I dipartimenti HR, a cui viene sempre più frequentemente richiesto di contribuire allo sviluppo del business, vedono nell’outsourcing una soluzione interessante ed efficace per ridurre i costi generali. Essi, pur essendo un fattore fondamentale, non dovrebbero però essere considerati come unico parametro di scelta per l’esternalizzazione dei questi processi. La trasformazione in ambito HR deve concentrarsi anche sulla necessità di liberare tempo a disposizione dei dipendenti impiegandolo invece per la pianificazione strategica, la soddisfazione dei clienti, i processi decisionali e lo sviluppo delle competenze di base. Se la scelta di esternalizzare l’HR si fonda esclusivamente sul prezzo offerto non avrà benefici per il clienti interni sacrificando la qualità del servizio.

Valutazione inadeguata del partner

Dalle analisi svolte da ADP è emerso che solo il 25% delle organizzazioni è soddisfatto delle soluzioni implementate; il 40% appare deluso dall’attuale partner di outsourcing a tal punto da considerare la sua sostituzione. Atteggiamento in parte spiegato dal fatto che le aziende investono poco tempo nella scelta del fornitore di servizi, mentre altre non adottano i giusti criteri di selezione. Come essere certi della propria scelta? I tre fattori chiave che determinano la qualità di un fornitore sono l’accuratezza, il livello generale di servizio e l’affidabilità. Eppure il 44% delle aziende non ritiene di ricevere questo tipo di servizio dall’attuale fornitore.

Piano di transizione inadeguato

Alcune organizzazioni spinte dal desiderio di sbarazzarsi di un problema il prima possibile, si precipitano dal fornitore in grado di offrire i tempi di implementazione più brevi. Questo approccio difficilmente porta risultati positivi poiché è necessario prima identificare i problemi e i costi in collaborazione con il fornitore di BPO e solo successivamente concentrarsi sulla fornitura della soluzione e sul progetto del sistema. Assicurarsi di avere un piano adeguato per la transizione dei processi o il loro spostamento in siti offshore o esternalizzati è un aspetto molto importante.

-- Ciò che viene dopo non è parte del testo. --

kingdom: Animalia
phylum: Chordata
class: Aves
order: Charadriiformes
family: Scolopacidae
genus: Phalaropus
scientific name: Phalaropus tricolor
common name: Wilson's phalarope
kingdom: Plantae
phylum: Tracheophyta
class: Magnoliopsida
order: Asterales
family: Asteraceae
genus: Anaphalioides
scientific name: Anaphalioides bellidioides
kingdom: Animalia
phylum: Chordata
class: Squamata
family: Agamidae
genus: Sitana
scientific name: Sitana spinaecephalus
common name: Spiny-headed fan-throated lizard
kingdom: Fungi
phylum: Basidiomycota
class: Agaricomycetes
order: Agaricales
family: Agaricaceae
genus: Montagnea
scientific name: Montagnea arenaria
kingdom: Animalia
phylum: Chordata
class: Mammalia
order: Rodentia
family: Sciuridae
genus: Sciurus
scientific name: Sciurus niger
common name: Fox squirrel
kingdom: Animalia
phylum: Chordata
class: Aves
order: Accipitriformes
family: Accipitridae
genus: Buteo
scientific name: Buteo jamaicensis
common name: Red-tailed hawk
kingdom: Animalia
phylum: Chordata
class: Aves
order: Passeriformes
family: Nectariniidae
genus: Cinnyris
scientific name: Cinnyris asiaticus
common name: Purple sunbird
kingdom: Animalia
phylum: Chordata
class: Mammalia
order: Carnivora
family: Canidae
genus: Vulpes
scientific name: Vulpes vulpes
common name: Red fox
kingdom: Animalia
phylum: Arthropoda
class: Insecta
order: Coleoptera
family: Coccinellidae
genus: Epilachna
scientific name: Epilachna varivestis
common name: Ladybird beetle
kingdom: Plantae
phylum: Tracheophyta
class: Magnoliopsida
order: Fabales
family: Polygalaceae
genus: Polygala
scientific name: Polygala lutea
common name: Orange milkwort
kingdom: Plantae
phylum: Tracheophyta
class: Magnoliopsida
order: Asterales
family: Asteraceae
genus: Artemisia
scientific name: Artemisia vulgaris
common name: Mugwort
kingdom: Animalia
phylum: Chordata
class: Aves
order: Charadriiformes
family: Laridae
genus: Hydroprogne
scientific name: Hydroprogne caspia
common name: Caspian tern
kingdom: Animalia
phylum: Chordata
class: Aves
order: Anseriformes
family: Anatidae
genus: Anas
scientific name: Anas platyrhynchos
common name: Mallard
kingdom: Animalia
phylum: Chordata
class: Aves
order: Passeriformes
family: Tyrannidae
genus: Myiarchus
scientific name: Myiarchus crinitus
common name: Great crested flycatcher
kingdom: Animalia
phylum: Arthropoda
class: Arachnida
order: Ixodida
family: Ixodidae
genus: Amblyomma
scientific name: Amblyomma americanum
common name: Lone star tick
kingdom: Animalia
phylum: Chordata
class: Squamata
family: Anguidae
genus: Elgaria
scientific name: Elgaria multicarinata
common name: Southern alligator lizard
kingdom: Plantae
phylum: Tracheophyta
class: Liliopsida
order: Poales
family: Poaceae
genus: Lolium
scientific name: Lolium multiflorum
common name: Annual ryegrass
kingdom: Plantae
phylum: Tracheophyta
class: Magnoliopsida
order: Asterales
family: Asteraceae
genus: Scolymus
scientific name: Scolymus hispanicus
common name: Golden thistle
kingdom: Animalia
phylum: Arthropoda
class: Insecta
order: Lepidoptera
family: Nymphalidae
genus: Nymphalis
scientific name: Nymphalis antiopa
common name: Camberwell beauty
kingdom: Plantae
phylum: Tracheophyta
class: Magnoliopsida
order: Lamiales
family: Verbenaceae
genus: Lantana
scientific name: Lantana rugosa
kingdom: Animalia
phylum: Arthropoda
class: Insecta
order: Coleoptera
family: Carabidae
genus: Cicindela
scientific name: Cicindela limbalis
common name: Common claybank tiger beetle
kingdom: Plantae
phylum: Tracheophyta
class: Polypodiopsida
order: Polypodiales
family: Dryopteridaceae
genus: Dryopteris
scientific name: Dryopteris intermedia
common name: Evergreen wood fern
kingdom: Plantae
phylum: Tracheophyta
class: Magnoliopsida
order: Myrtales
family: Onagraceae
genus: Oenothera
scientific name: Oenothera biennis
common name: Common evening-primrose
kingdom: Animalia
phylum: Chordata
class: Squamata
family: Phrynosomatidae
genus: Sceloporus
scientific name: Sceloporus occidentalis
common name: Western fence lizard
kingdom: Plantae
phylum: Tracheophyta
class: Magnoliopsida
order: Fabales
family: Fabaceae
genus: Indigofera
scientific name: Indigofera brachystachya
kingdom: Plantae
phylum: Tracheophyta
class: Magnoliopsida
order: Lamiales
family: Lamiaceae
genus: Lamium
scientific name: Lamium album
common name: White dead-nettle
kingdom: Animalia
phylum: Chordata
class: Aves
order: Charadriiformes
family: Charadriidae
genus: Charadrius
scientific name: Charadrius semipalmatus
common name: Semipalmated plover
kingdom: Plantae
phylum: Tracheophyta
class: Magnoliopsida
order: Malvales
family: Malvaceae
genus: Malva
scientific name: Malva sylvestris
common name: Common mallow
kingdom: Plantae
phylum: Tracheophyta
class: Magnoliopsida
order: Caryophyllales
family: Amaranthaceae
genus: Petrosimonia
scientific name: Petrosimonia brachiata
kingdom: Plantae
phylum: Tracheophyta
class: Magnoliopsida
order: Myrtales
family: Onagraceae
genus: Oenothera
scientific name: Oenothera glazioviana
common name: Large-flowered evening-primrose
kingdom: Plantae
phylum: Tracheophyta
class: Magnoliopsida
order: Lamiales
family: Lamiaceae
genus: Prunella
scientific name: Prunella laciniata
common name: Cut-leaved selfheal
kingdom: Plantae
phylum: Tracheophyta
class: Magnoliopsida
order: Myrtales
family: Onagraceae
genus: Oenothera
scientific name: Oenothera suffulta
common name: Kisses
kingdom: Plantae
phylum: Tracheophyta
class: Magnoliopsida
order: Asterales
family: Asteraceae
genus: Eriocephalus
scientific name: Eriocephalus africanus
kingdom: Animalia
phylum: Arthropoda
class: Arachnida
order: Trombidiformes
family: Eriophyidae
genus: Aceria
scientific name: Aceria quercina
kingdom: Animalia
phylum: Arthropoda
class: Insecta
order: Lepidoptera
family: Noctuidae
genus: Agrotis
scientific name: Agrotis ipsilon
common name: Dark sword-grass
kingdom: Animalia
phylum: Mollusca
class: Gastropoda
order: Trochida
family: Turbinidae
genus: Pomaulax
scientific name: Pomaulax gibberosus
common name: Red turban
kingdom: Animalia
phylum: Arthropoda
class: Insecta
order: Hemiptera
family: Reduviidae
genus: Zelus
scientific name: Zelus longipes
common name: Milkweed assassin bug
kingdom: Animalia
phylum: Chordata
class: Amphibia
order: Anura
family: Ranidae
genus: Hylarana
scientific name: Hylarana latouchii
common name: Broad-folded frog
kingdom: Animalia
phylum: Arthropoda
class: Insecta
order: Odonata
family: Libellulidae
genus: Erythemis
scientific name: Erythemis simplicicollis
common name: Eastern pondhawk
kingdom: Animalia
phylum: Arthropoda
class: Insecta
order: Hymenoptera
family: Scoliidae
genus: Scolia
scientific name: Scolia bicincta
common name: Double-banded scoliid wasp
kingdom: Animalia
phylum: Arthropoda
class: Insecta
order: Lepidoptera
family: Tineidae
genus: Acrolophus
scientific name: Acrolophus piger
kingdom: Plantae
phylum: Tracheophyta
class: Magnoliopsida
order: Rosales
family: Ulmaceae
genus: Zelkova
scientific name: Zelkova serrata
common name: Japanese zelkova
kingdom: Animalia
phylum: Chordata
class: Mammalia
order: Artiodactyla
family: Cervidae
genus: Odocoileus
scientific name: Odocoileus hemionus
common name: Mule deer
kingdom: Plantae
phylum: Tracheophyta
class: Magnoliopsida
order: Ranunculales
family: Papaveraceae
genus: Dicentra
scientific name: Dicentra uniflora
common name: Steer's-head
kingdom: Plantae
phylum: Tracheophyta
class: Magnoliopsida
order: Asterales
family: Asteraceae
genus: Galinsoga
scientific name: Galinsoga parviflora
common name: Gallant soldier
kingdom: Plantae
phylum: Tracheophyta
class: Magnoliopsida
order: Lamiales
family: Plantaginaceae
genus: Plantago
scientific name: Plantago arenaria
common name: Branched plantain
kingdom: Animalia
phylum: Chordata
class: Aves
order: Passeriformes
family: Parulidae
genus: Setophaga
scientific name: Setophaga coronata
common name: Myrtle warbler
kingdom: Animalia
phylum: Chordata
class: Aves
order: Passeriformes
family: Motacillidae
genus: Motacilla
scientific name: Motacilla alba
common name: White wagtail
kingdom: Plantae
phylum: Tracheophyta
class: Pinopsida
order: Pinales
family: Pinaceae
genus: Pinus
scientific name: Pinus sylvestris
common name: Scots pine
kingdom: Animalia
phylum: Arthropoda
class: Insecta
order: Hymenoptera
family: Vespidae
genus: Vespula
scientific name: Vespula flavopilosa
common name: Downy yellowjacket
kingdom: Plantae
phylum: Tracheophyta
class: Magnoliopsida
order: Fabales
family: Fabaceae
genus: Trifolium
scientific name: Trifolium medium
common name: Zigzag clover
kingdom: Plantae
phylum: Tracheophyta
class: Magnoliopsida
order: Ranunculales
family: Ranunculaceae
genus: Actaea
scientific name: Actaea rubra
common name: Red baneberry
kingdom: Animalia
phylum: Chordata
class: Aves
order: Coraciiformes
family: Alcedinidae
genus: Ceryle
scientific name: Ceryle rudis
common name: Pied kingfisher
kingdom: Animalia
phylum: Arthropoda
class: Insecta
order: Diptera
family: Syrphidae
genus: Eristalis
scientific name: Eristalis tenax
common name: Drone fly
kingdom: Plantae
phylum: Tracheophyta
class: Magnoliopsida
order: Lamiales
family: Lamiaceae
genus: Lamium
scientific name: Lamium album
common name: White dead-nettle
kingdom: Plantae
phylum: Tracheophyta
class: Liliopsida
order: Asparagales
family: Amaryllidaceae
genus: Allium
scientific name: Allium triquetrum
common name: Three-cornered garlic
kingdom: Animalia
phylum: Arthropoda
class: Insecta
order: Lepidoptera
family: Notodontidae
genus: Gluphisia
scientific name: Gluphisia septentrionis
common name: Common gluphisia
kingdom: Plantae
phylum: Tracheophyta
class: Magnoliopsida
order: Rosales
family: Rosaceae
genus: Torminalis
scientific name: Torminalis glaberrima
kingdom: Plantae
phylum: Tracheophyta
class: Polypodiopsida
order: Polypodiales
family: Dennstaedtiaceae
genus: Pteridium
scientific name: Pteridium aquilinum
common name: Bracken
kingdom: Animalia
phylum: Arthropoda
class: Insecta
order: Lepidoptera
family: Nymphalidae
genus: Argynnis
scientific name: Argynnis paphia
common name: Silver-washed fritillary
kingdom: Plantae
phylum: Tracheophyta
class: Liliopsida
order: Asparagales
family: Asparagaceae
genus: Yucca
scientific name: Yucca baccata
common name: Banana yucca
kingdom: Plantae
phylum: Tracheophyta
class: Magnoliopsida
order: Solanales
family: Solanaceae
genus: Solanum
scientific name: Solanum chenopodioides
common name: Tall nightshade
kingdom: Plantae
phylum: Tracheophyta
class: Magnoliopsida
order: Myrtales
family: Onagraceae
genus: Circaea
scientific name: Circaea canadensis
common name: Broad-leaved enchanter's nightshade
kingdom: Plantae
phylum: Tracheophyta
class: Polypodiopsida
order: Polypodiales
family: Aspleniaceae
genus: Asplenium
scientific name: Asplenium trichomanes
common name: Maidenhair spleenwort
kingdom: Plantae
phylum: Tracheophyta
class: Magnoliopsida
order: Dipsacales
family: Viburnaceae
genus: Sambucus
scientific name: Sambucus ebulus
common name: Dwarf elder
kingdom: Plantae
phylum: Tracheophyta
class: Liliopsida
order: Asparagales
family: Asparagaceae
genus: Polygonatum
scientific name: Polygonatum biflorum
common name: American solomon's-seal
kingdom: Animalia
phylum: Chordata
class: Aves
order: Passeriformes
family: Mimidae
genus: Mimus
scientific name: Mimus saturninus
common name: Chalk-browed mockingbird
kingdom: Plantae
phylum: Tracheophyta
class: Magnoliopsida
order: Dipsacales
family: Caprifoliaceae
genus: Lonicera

Termine affrettato di entrata in servizio

Una volta presa la decisione di esternalizzare HR e payroll, le aziende potrebbero cedere alla tentazione di attuarla il prima possibile. Tuttavia, affinché il BPO dell’HR si riveli di successo, richiede una pianificazione accurata, una gestione proattiva del cambiamento e una partnership stretta e collaborativa con il fornitore. Vale la pena infatti che le organizzazioni, nella fase che precede l’implementazione, si concedano il tempo per assicurarsi che il sistema di BPO scelto sia adatto all’azienda e sufficientemente solido per affrontare le sfide di business future.